Personal information
- Date of birth: 8 May 1994 (age 32)
- Place of birth: Thonon-les-Bains, France
- Height: 1.73 m (5 ft 8 in)
- Position: Left-back

Senior career*
- Years: Team / Apps / (Gls)
- 2013–2016: Evian B / 41 / (2)
- 2015–2016: Evian / 25 / (0)
- 2016–2017: Red Star / 0 / (0)
- 2017–2019: Clermont / 10 / (0)
- 2017–2019: Clermont II / 20 / (2)
- 2019–2021: Laval / 18 / (0)
- 2019–2021: Laval II / 5 / (0)
- 2021–2024: Slavia Sofia / 57 / (1)

International career^{‡}
- 2022–: Cape Verde / 3 / (0)

= Ludovic Soares =

Cape Verdean footballer (born 1994)

Ludovic Soares (born 8 May 1994) is a professional footballer who plays as a left-back. Born in France, he plays for the Cape Verde national team.

==Club career==
Soares joined Évian Thonon Gaillard in 2007. He made his senior debut as a late substitute in the first game of the 2015–16 Ligue 2 season, a 0–0 draw against Nîmes. He signed his first professional contract with the club on 8 September 2015.

Released by Évian TG, Soares signed for Red Star on a two-year deal in July 2016.

In July 2017, Soares signed a three-year deal with Clermont Foot.

Soares joined Laval from Clermont in the summer of 2019, he started the 2019–20 season as first choice left-back. He gradually lost his place during the season and suffered from injury. He agreed mutual termination of his contract in January 2021, having made 18 league appearances for the club.

On 12 July 2021, Soares signed a three-year deal with Slavia Sofia.

==International career==
Soares was born in France, and is Cape Verdean by descent. He debuted with the Cape Verde national team on 23 March 2022, in a 2–0 friendly win over Guadeloupe.

Recorded information
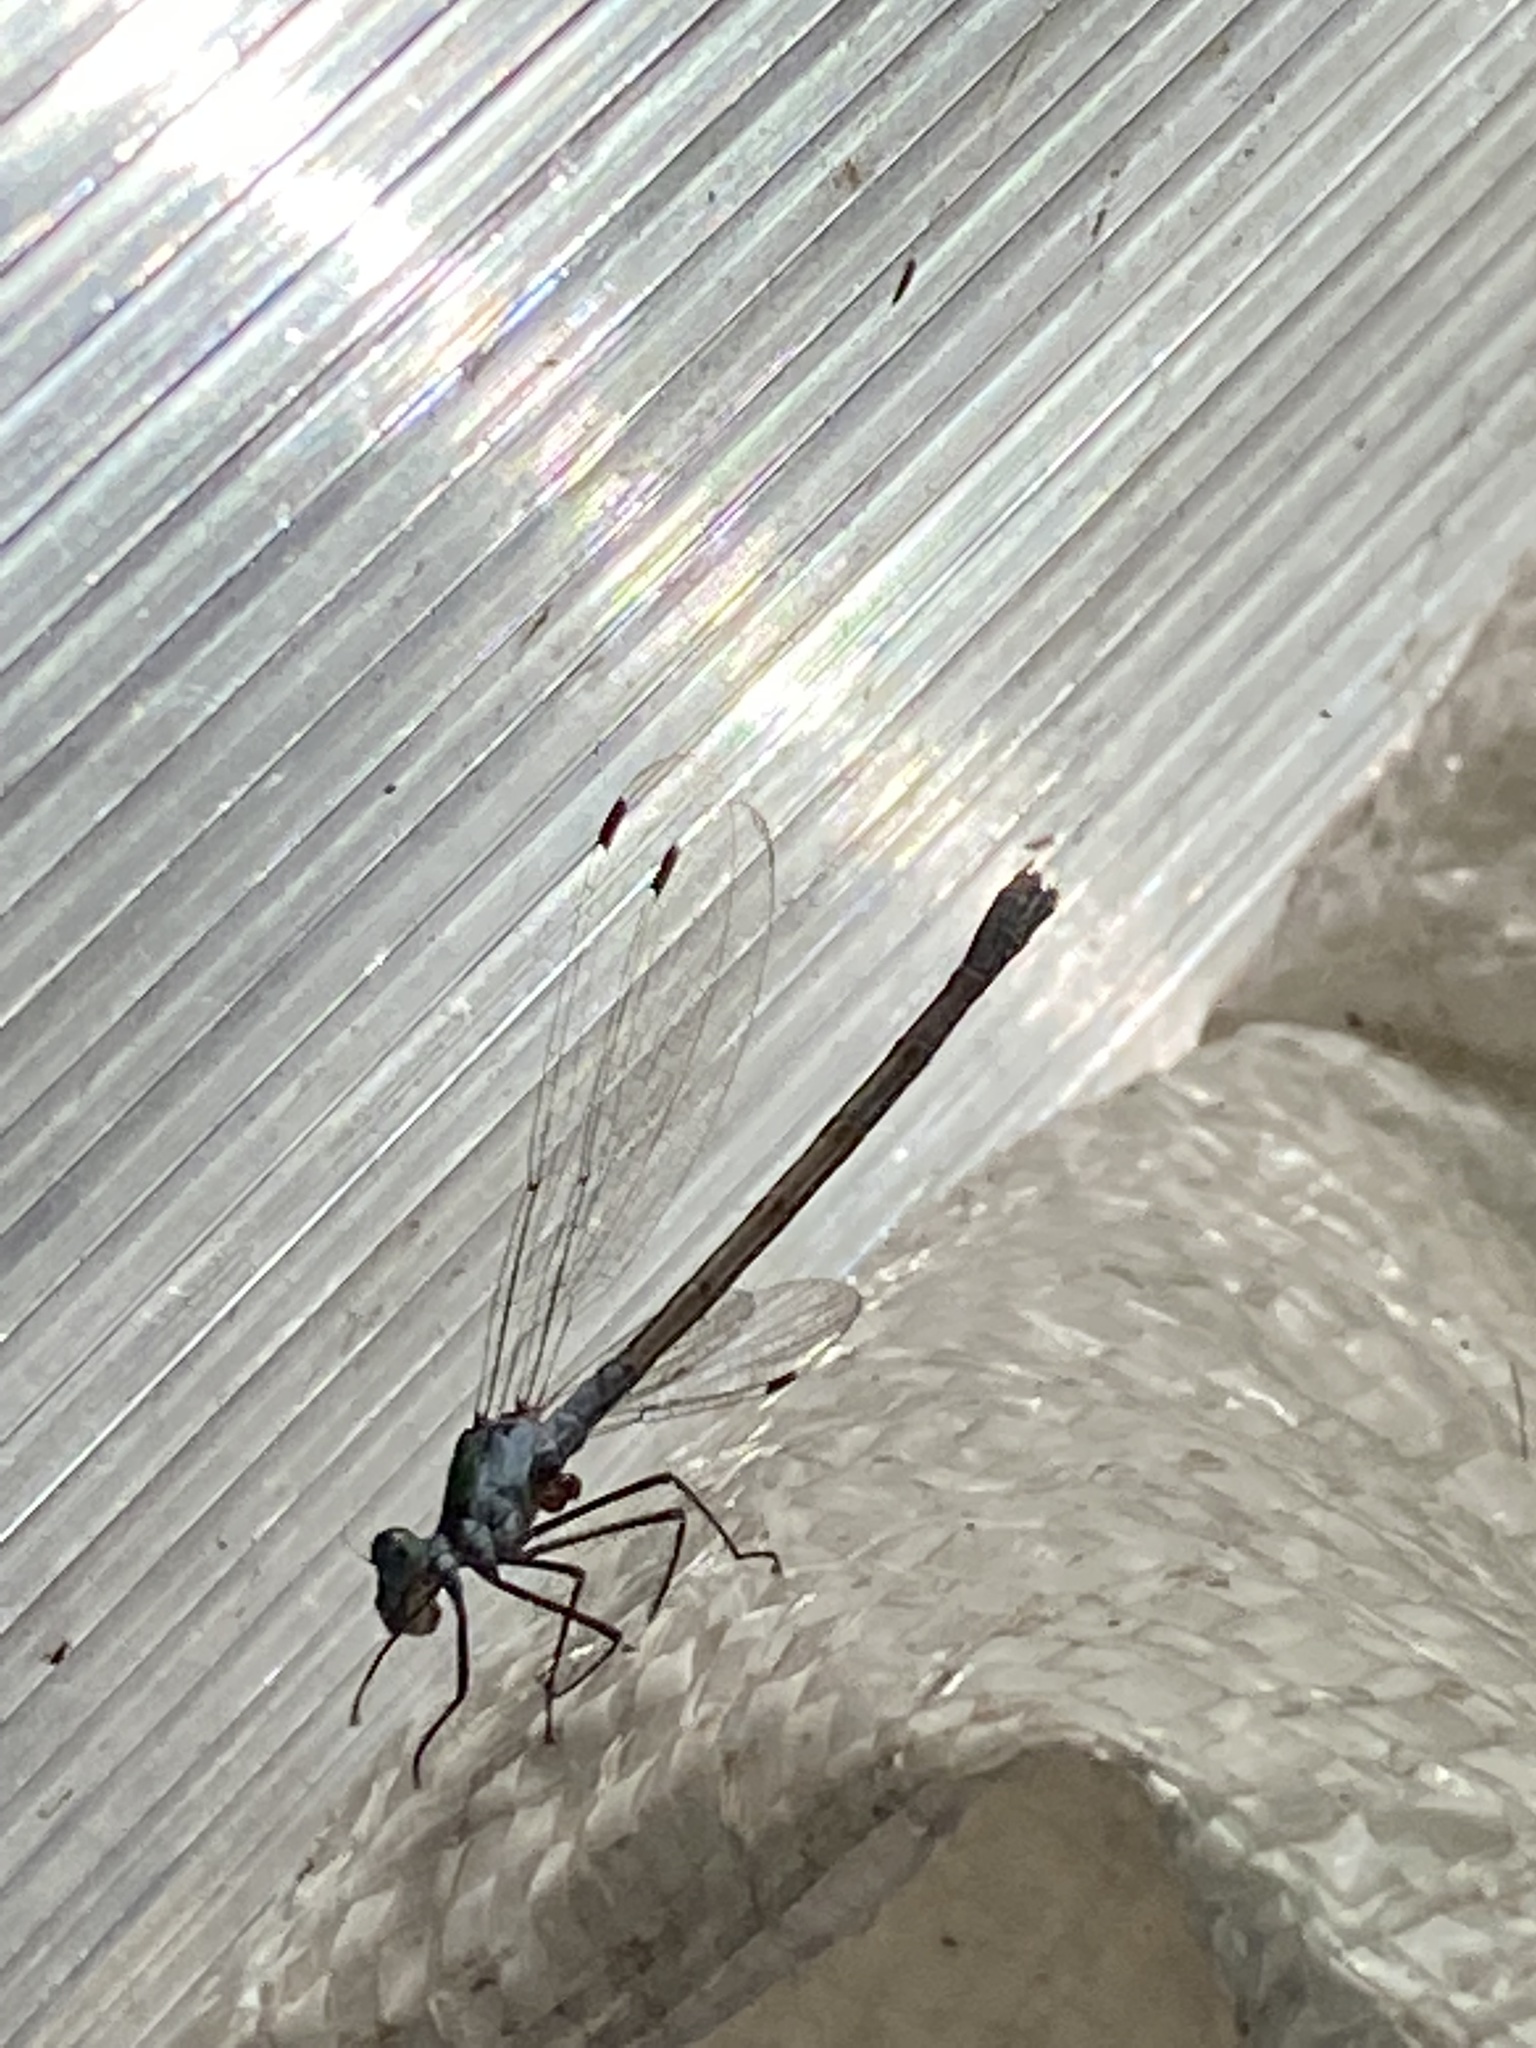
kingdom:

Exercise prompt
List every team named in the senior career section of the Ludovic Soares article, in the order shown.

Expected answer
Evian B, Evian, Red Star, Clermont, Clermont II, Laval, Laval II, Slavia Sofia